Regulation of osteoclast development by Notch signaling directed to osteoclast precursors and through stromal cells.

Research paper by Takayuki T Yamada, Hidetoshi H Yamazaki, Toshiyuki T Yamane, Miya M Yoshino, Hiromi H Okuyama, Motokazu M Tsuneto, Tomomi T Kurino, Shin-Ichi S Hayashi, Seiji S Sakano

Indexed on: 02 Nov '02Published on: 02 Nov '02Published in: Blood


Osteoclasts are derived from hematopoietic precursor cells belonging to the monocyte/macrophage lineage. Osteoclast development has been reported to be regulated by several molecules such as macrophage colony-stimulating factor (M-CSF), receptor activator of nuclear factor (NF)-kappaB ligand (RANKL), and a decoy receptor of RANKL, osteoprotegerin (OPG). Recently, it was demonstrated that the Notch signaling pathway regulates myeloid differentiation and antagonizes cell fate determination, however, the effect of Notch signaling on the osteoclast lineage has not been reported. In this study, we examined the effect of signaling via Notch receptors on the differentiation into osteoclasts by using cells from the bone marrow, spleen, and peritoneal cavity, and a cloned macrophagelike cell line. Osteoclastogenesis was inhibited by an immobilized Notch ligand, Delta-1. The dish-adherent bone marrow cells precultured with M-CSF expressed both Mac-1 and M-CSF receptors, c-Fms; osteoclastogenesis of these cells was efficiently inhibited.
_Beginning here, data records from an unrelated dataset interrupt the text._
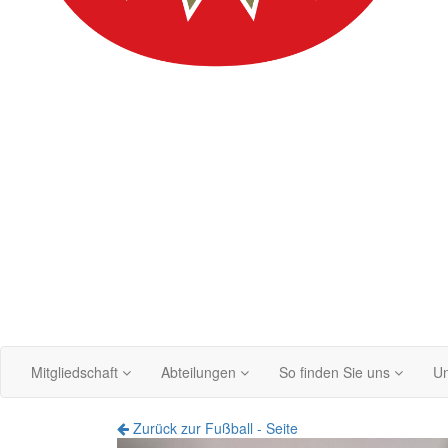
Mitgliedschaft
Abteilungen
So finden Sie uns
Un
Zurück zur Fußball - Seite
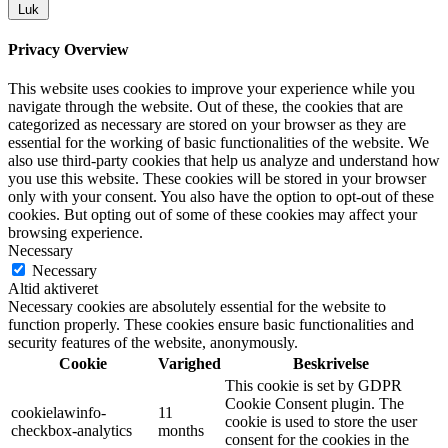
Luk
Privacy Overview
This website uses cookies to improve your experience while you
navigate through the website. Out of these, the cookies that are
categorized as necessary are stored on your browser as they are
essential for the working of basic functionalities of the website. We
also use third-party cookies that help us analyze and understand how
you use this website. These cookies will be stored in your browser
only with your consent. You also have the option to opt-out of these
cookies. But opting out of some of these cookies may affect your
browsing experience.
Necessary
Necessary
Altid aktiveret
Necessary cookies are absolutely essential for the website to
function properly. These cookies ensure basic functionalities and
security features of the website, anonymously.
Cookie
Varighed
Beskrivelse
This cookie is set by GDPR
Cookie Consent plugin. The
cookielawinfo-
11
cookie is used to store the user
checkbox-analytics
months
consent for the cookies in the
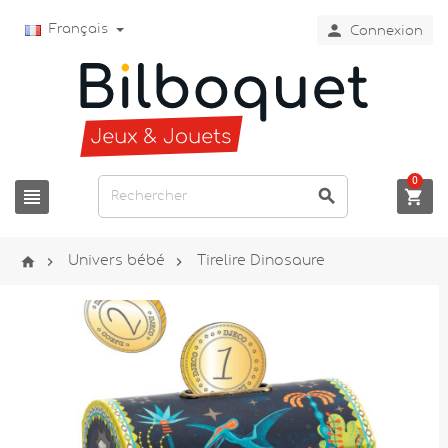

Français
Connexion
0






Univers bébé
Tirelire Dinosaure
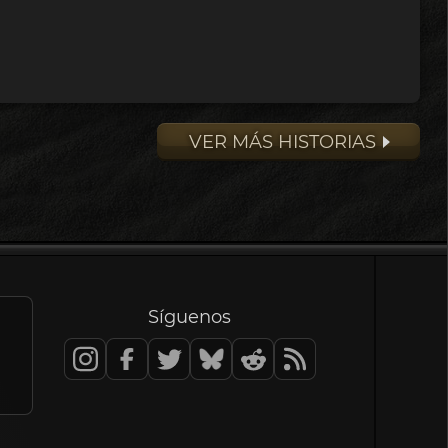
VER MÁS HISTORIAS
Síguenos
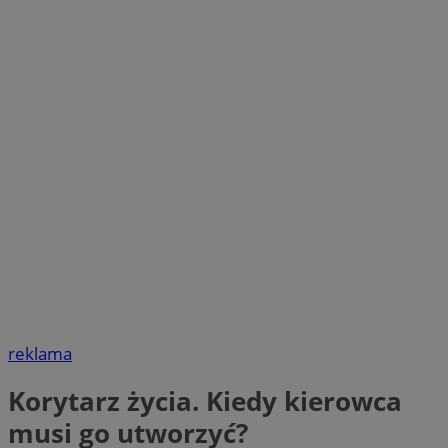
reklama
Korytarz życia. Kiedy kierowca
musi go utworzyć?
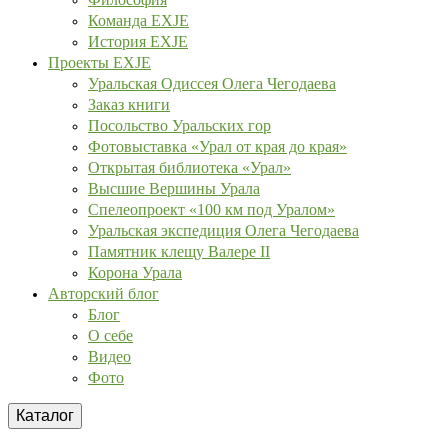
Команда EXJE
История EXJE
Проекты EXJE
Уральская Одиссея Олега Чегодаева
Заказ книги
Посольство Уральских гор
Фотовыставка «Урал от края до края»
Открытая библиотека «Урал»
Высшие Вершины Урала
Спелеопроект «100 км под Уралом»
Уральская экспедиция Олега Чегодаева
Памятник клещу Валере II
Корона Урала
Авторский блог
Блог
О себе
Видео
Фото
Каталог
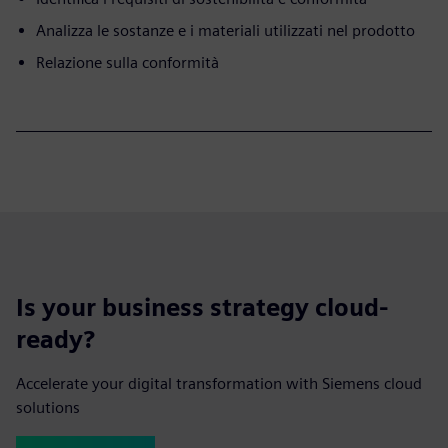
Analizza le sostanze e i materiali utilizzati nel prodotto
Relazione sulla conformità
Is your business strategy cloud-
ready?
Accelerate your digital transformation with Siemens cloud
solutions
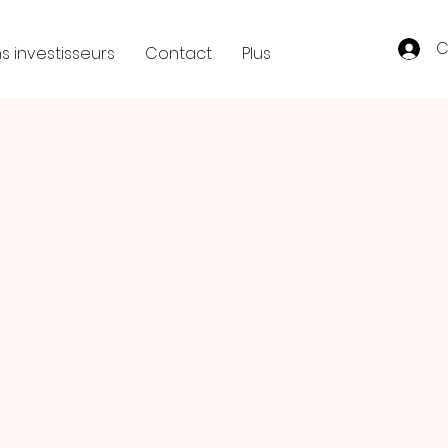
C
s investisseurs
Contact
Plus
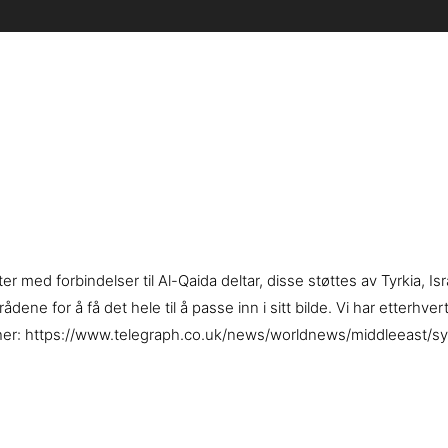
 med forbindelser til Al-Qaida deltar, disse støttes av Tyrkia, Is
ne for å få det hele til å passe inn i sitt bilde. Vi har etterhver
Foto her: https://www.telegraph.co.uk/news/worldnews/middleeast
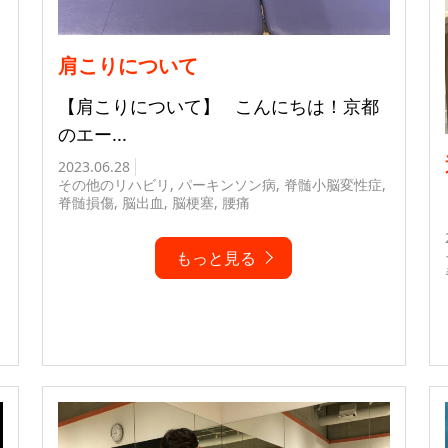
肩こりについて
【肩こりについて】 こんにちは！京都
のエー...
2023.06.28
その他のリハビリ
,
パーキンソン病
,
脊髄小脳変性症
,
脊髄損傷
,
脳出血
,
脳梗塞
,
腰痛
もっと見る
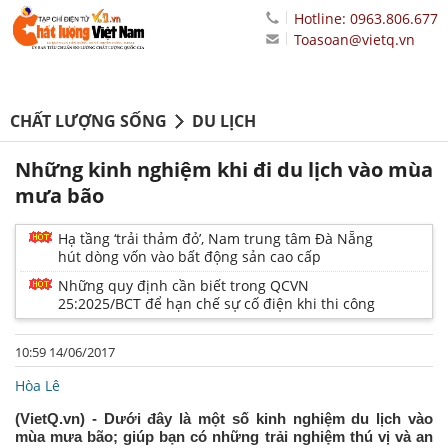
Hotline: 0963.806.677
Toasoan@vietq.vn
CHẤT LƯỢNG SỐNG
DU LỊCH
Những kinh nghiệm khi đi du lịch vào mùa
mưa bão
Hạ tầng ‘trải thảm đỏ’, Nam trung tâm Đà Nẵng
hút dòng vốn vào bất động sản cao cấp
Những quy định cần biết trong QCVN
25:2025/BCT để hạn chế sự cố điện khi thi công
10:59 14/06/2017
Hòa Lê
(VietQ.vn) - Dưới đây là một số kinh nghiệm du lịch vào
mùa mưa bão; giúp bạn có những trải nghiệm thú vị và an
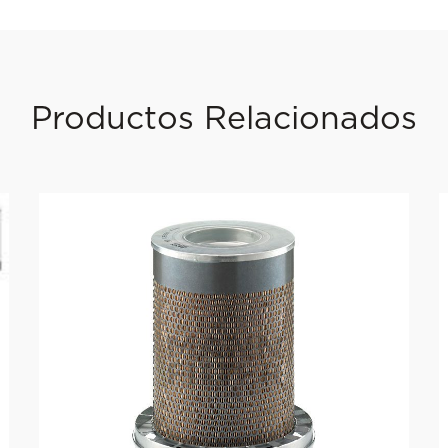
Productos Relacionados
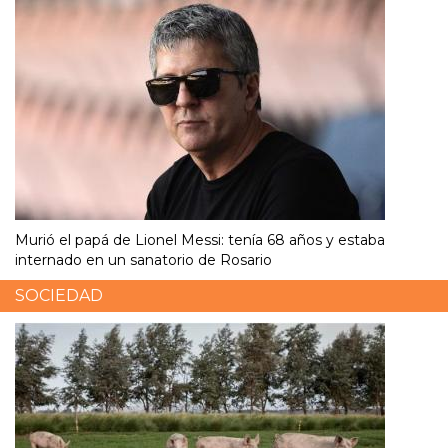
Murió el papá de Lionel Messi: tenía 68 años y estaba
internado en un sanatorio de Rosario
SOCIEDAD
The immobilized Delta-1 also down-regulated the surface c-Fms expression, while the c-Fms gene expression was not changed. Genes for Notch receptors and Notch ligands are expressed in not only hematopoietic cells but also stromal cells that support osteoclast development. Constitutively active Notch1-transfected stromal cells showed increased expression of RANKL and OPG genes, and strong inhibition of M-CSF gene expression, resulting in reduction of their ability to support osteoclast development. Taken together, these findings indicate that Notch signaling affects both osteoclast precursors and stromal cells and thereby negatively regulates osteoclastogenesis.